**How to complete this task:**
Everything in the listing below except the pictures should be reproduced exactly.

**Input data:**
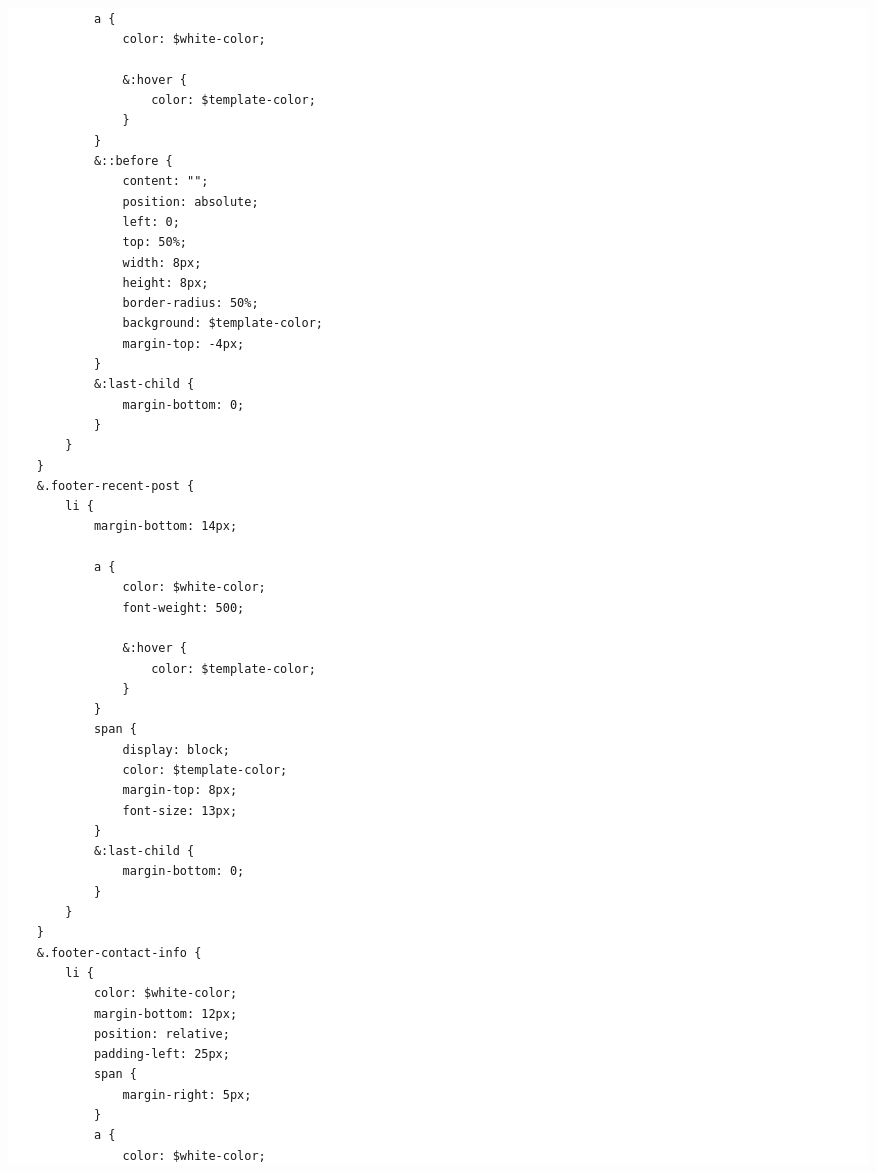 				a {
					color: $white-color;

					&:hover {
						color: $template-color;
					}
				}
				&::before {
					content: "";
					position: absolute;
					left: 0;
					top: 50%;
					width: 8px;
					height: 8px;
					border-radius: 50%;
					background: $template-color;
					margin-top: -4px;
				}
				&:last-child {
					margin-bottom: 0;
				}
			}
		}
		&.footer-recent-post {
			li {
				margin-bottom: 14px;

				a {
					color: $white-color;
					font-weight: 500;

					&:hover {
						color: $template-color;
					}
				}
				span {
					display: block;
					color: $template-color;
					margin-top: 8px;
					font-size: 13px;
				}
				&:last-child {
					margin-bottom: 0;
				}
			}
		}
		&.footer-contact-info {
			li {
				color: $white-color;
				margin-bottom: 12px;
				position: relative;
				padding-left: 25px;
				span {
					margin-right: 5px;
				}
				a {
					color: $white-color;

**Response box:**
 				a {
					color: $white-color;

					&:hover {
						color: $template-color;
					}
				}
				&::before {
					content: "";
					position: absolute;
					left: 0;
					top: 50%;
					width: 8px;
					height: 8px;
					border-radius: 50%;
					background: $template-color;
					margin-top: -4px;
				}
				&:last-child {
					margin-bottom: 0;
				}
			}
		}
		&.footer-recent-post {
			li {
				margin-bottom: 14px;

				a {
					color: $white-color;
					font-weight: 500;

					&:hover {
						color: $template-color;
					}
				}
				span {
					display: block;
					color: $template-color;
					margin-top: 8px;
					font-size: 13px;
				}
				&:last-child {
					margin-bottom: 0;
				}
			}
		}
		&.footer-contact-info {
			li {
				color: $white-color;
				margin-bottom: 12px;
				position: relative;
				padding-left: 25px;
				span {
					margin-right: 5px;
				}
				a {
					color: $white-color;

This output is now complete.